Trichuris discolor

Scientific classification
- Kingdom: Animalia
- Phylum: Nematoda
- Class: Enoplea
- Order: Trichocephalida
- Family: Trichuridae
- Genus: Trichuris
- Species: T. discolor
- Binomial name: Trichuris discolor (von Linstow, 1906)

= Trichuris discolor =

- Authority: (von Linstow, 1906)

Species of roundworm

Trichuris discolor, commonly known as a whipworm, is a nematode belonging to the genus Trichuris. The species was discovered by Otto Friedrich Bernhard von Linstow in 1906 and primarily infects cows. However, they can also infect sheep and goats. Like Trichuris ovis, T. discolor is known to be located in any region that their hosts are located. There have been specific reports of this species being found in Japan, Indo-Pakistan, and North America. Information regarding the species' general life cycle and egg development can be seen in the Trichuris page.

==Morphology and differentiation from T. ovis==
Despite inhabiting the same hosts, T. discolor and T. ovis are distinct species. The size of male and female T. discolor whipworms are 33.9-50.68mm and 36.0—59.0mm respectively. The spicule of T. discolor is 0.94-1.30mm long and has a rounded tip, whereas the spicule of T. ovis is 4.18-5.62mm long and has a pointed tip. In addition to the spicule, the female sex organs can be used to differentiate the two species. T. ovis females have everted vaginas, while those of T. discolor do not. Despite these morphological differences between the two species, there are still situations where the two species cannot be easily differentiated. Therefore, the mitochondrial DNA of both species was encoded.

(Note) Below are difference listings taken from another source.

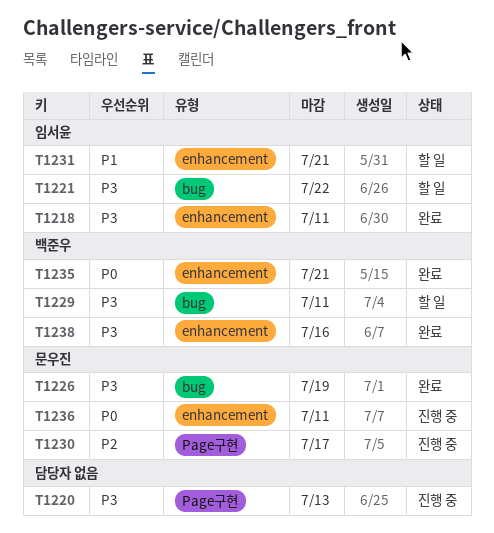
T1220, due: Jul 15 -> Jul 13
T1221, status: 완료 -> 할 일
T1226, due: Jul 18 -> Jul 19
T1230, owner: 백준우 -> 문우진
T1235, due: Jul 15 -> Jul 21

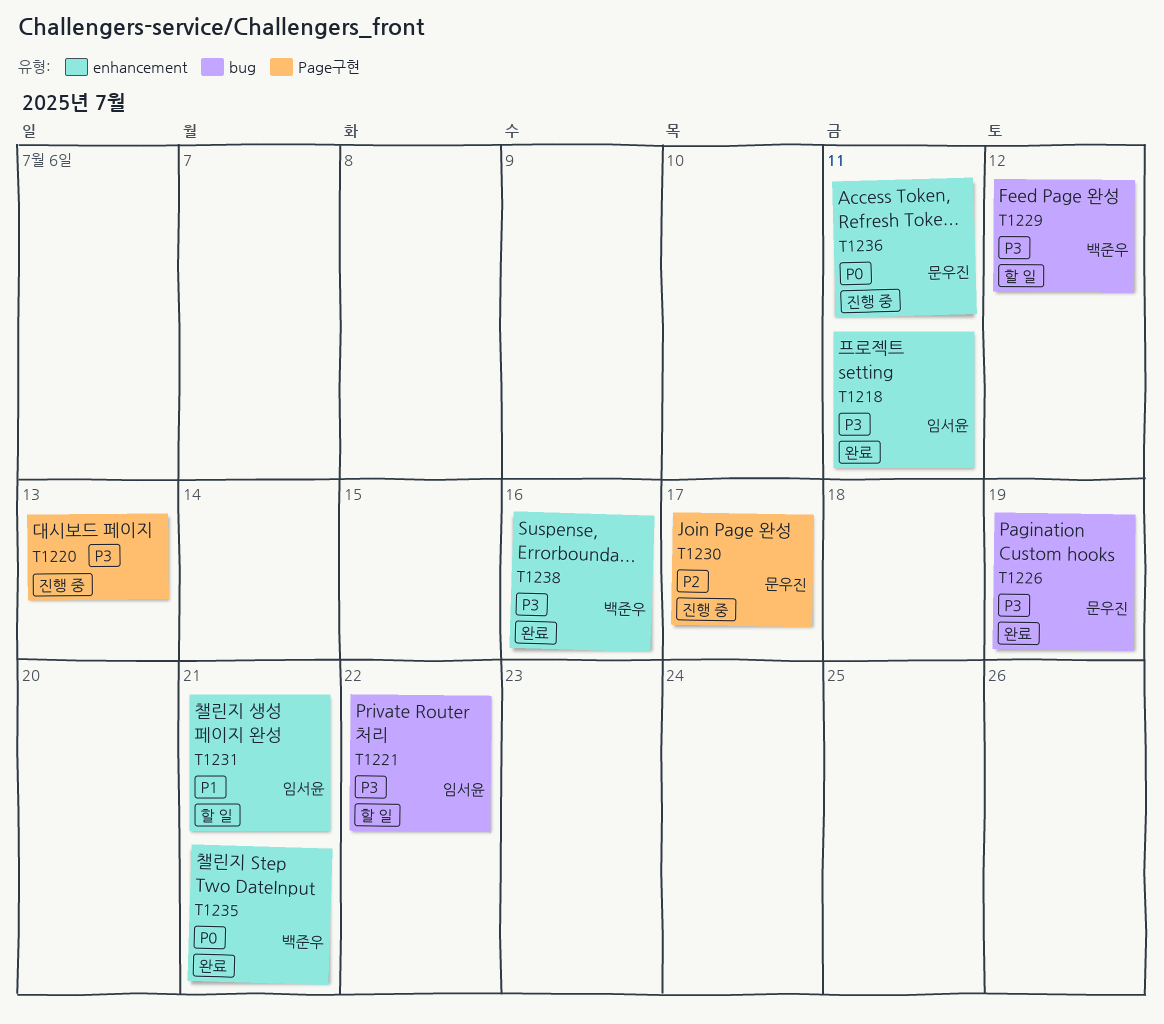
T1229, due: Jul 11 -> Jul 12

Results confirm that the two species are indeed distinct from each other.

==Symptoms and treatment==
Hosts are relatively resistant to Trichuris infections and rarely display any distinct symptoms. However, severe infections can result in severe diarrhea, anorexia, recumbency, dehydration, and weight loss. Adult whipworms primarily inhabit and feed on the mucosa of the cecum, which causes a thickening of the cecal wall. This prevents liquids from being absorbed, thus explaining the diarrhea.
The main methods of diagnosing a host with a Trichuris infection are through fecal flotation, which detects eggs, and postmortem examination of the large intestine. Severe infections can be treated through anthelmintic medications, such as levamisole and methylridine.